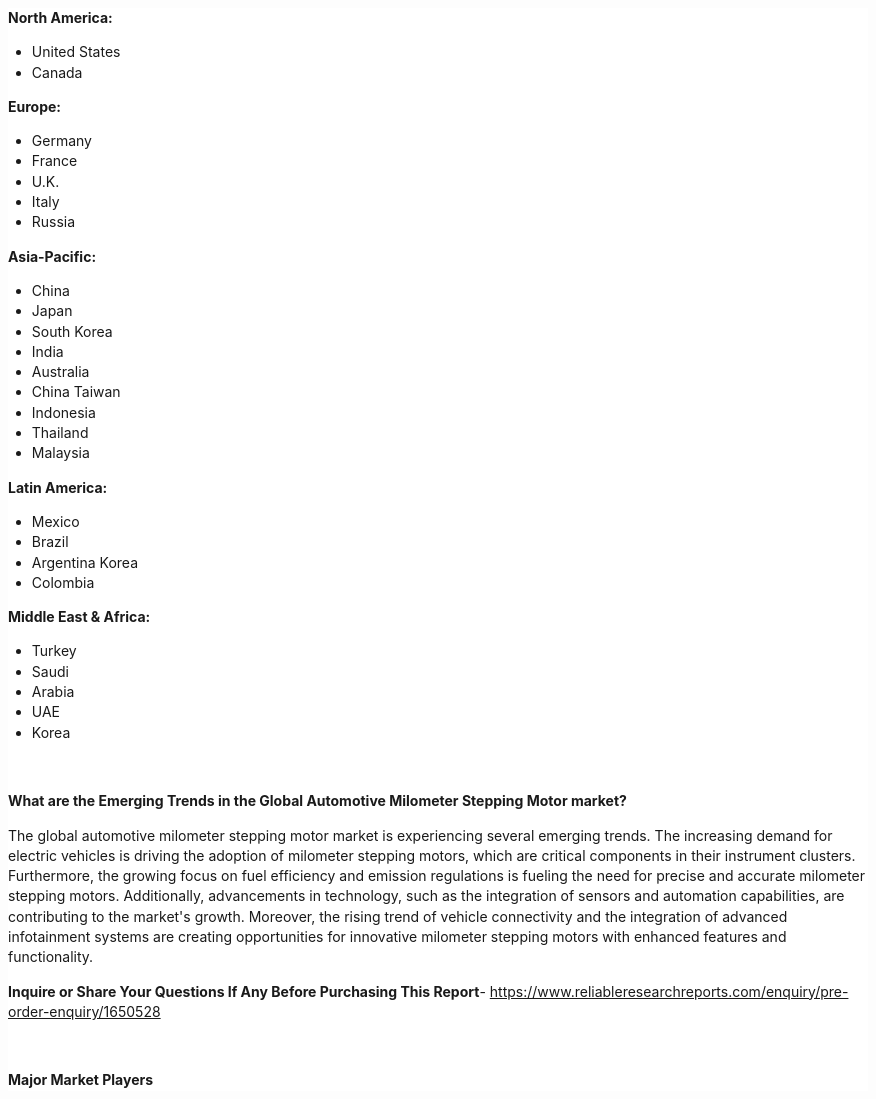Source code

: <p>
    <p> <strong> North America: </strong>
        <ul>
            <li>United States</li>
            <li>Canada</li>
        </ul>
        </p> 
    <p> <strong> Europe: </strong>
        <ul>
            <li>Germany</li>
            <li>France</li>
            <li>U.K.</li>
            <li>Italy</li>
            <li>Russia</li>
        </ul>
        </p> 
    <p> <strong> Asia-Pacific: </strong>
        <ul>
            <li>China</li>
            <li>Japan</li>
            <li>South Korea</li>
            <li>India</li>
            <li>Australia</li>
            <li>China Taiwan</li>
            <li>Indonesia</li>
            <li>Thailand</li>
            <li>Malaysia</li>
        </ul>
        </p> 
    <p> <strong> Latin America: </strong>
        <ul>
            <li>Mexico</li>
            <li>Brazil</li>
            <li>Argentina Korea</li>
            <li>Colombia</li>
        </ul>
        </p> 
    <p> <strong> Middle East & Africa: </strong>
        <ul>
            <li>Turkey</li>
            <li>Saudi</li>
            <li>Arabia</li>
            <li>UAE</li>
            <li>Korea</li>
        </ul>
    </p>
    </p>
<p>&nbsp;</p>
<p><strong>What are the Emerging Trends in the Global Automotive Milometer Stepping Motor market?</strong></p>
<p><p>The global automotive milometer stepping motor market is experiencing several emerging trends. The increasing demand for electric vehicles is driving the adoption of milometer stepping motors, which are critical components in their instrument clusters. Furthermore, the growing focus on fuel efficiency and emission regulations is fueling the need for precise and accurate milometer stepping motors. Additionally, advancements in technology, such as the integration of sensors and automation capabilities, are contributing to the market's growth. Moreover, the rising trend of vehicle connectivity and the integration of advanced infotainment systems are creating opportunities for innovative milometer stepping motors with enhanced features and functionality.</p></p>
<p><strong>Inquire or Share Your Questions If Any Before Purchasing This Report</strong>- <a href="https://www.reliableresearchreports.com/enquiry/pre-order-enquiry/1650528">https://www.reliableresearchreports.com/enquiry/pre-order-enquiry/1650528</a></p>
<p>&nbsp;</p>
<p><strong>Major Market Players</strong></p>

::::::::::

• **Task statement**:
Write out the data above exactly, minus any images.

• **Completed task**:
Source code

: <p>
    <p> <strong> North America: </strong>
        <ul>
            <li>United States</li>
            <li>Canada</li>
        </ul>
        </p> 
    <p> <strong> Europe: </strong>
        <ul>
            <li>Germany</li>
            <li>France</li>
            <li>U.K.</li>
            <li>Italy</li>
            <li>Russia</li>
        </ul>
        </p> 
    <p> <strong> Asia-Pacific: </strong>
        <ul>
            <li>China</li>
            <li>Japan</li>
            <li>South Korea</li>
            <li>India</li>
            <li>Australia</li>
            <li>China Taiwan</li>
            <li>Indonesia</li>
            <li>Thailand</li>
            <li>Malaysia</li>
        </ul>
        </p> 
    <p> <strong> Latin America: </strong>
        <ul>
            <li>Mexico</li>
            <li>Brazil</li>
            <li>Argentina Korea</li>
            <li>Colombia</li>
        </ul>
        </p> 
    <p> <strong> Middle East & Africa: </strong>
        <ul>
            <li>Turkey</li>
            <li>Saudi</li>
            <li>Arabia</li>
            <li>UAE</li>
            <li>Korea</li>
        </ul>
    </p>
    </p>
<p>&nbsp;</p>
<p><strong>What are the Emerging Trends in the Global Automotive Milometer Stepping Motor market?</strong></p>
<p><p>The global automotive milometer stepping motor market is experiencing several emerging trends. The increasing demand for electric vehicles is driving the adoption of milometer stepping motors, which are critical components in their instrument clusters. Furthermore, the growing focus on fuel efficiency and emission regulations is fueling the need for precise and accurate milometer stepping motors. Additionally, advancements in technology, such as the integration of sensors and automation capabilities, are contributing to the market's growth. Moreover, the rising trend of vehicle connectivity and the integration of advanced infotainment systems are creating opportunities for innovative milometer stepping motors with enhanced features and functionality.</p></p>
<p><strong>Inquire or Share Your Questions If Any Before Purchasing This Report</strong>- <a href="https://www.reliableresearchreports.com/enquiry/pre-order-enquiry/1650528">https://www.reliableresearchreports.com/enquiry/pre-order-enquiry/1650528</a></p>
<p>&nbsp;</p>
<p><strong>Major Market Players</strong></p>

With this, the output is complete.